Russia‘s history is a long and complicated one. Thankfully, though, it’s led to some fun and strange drinking traditions still in use today. Whether you are travelling to Russia in the future, have soe Russian friends or are Russian yourself, this list has somthing for you. Find out exactly why Russians toast to health and what happens when you’re late on this list of Russian drinking traditions.

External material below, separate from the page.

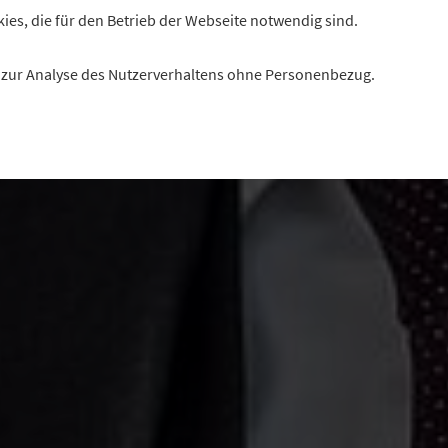
 GVB hat den Koalitionsvertrag von CSU und Freien Wäh
kies, die für den Betrieb der Webseite notwendig sind.
lysiert. Verbandspräsident Jürgen Gros kommentiert die
rns Volksbanken und Raiffeisenbanken zentralen Positi
es zur Analyse des Nutzerverhaltens ohne Personenbezug.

Russian History in Drinking Traditions
1. Vashe Zdorovye!
‘Vashe Zdorovye’ or, ‘for your health’ is the Russian equivalent of ‘Cheers!’ or ‘Salud!’ While many cultures around the globe’s toasts have something to do with health, Russia’s goes a little deeper than that. The reason they toast ‘vashe zdorovye’ can be traced back to Ivan the Terrible. In this dark time, Russians all over the country were using vodka to make medicines and sanitization salves. So, remember to toast ‘vashe zdorovye’, especially with vodka.
2. Tardy Shot
Late to a party with some of your Russian friends? There’s a penalty for that that can be traced back to Peter the Great. In his heyday, when subordinates (anyone) were late, he’d force them to down a 1.5-litre glass of vodka. This is more than 30 shots of vodka! And for one person, no less. Today it’s transitioned into a tradition of ‘penalty’ or ‘tardy’ shots where is one person is late, you’re served a shot to down by yourself.
3. Wash It
‘Obmytpokupku’ or ‘wash the purchase’ is what happens when you’ve bought something new and want to celebrate. Finally, bought a new car, tv or something else that you’ve been after for a while? ‘Obytpokupku!’ Not literally though. To ‘wash’ your purchase just means to toast to it with a few shots of vodka.
4. Think For Three
In Russian, there’s the common phrase ‘soobrazitnatroikh’ which translates to ‘think for three’. It’s an open invitation to enjoy a few drinks together, have a good time and keep the good times rolling. It’s said that this is tied to Nikita Khrushchev and his lifelong battle against alcoholism and not knowing when to quit. Others say that it’s simply a way for Russian to continue the party and keep on drinking.
5. One For The Road
We’ve all heard the phrase ‘one for the road’ when grabbing something extra to take with you. In the old days when leaving a bar, Russians would ask for ‘napososhok’ which means both ‘walking stick’ and literally ‘for the road.’ The tradition went like this: the guest would receive a shot to place to the tip of a cane. If the glass fell due to balance, they’d have to stay at the party to avoid ‘a bad road’.
6. No Bottles On The Table
Whatever you do, once you pour the vodka from the bottle to the shot glass, don’t set it back on the table. Back in the Napoleonic Wars after 1814’s Battle of Paris, Russian Cossacks caught on to something. They noticed that the bills they’d receive at taverns were based on how many bottles were left on the table. Clever as they were, they began placing the bottles under their chairs and under the tables to swindle their bill.
7. Once A Pourer Always A Pourer
Whoever pours the first shot is tasked with pouring the rest until the bottle is empty. Why? Old wives tales say that if the pourer is changed, people will get too drunk and a result in a massive brawl. We aren’t sure how much good science there is to back that up, but who cares? Wear your pourer badge with honour.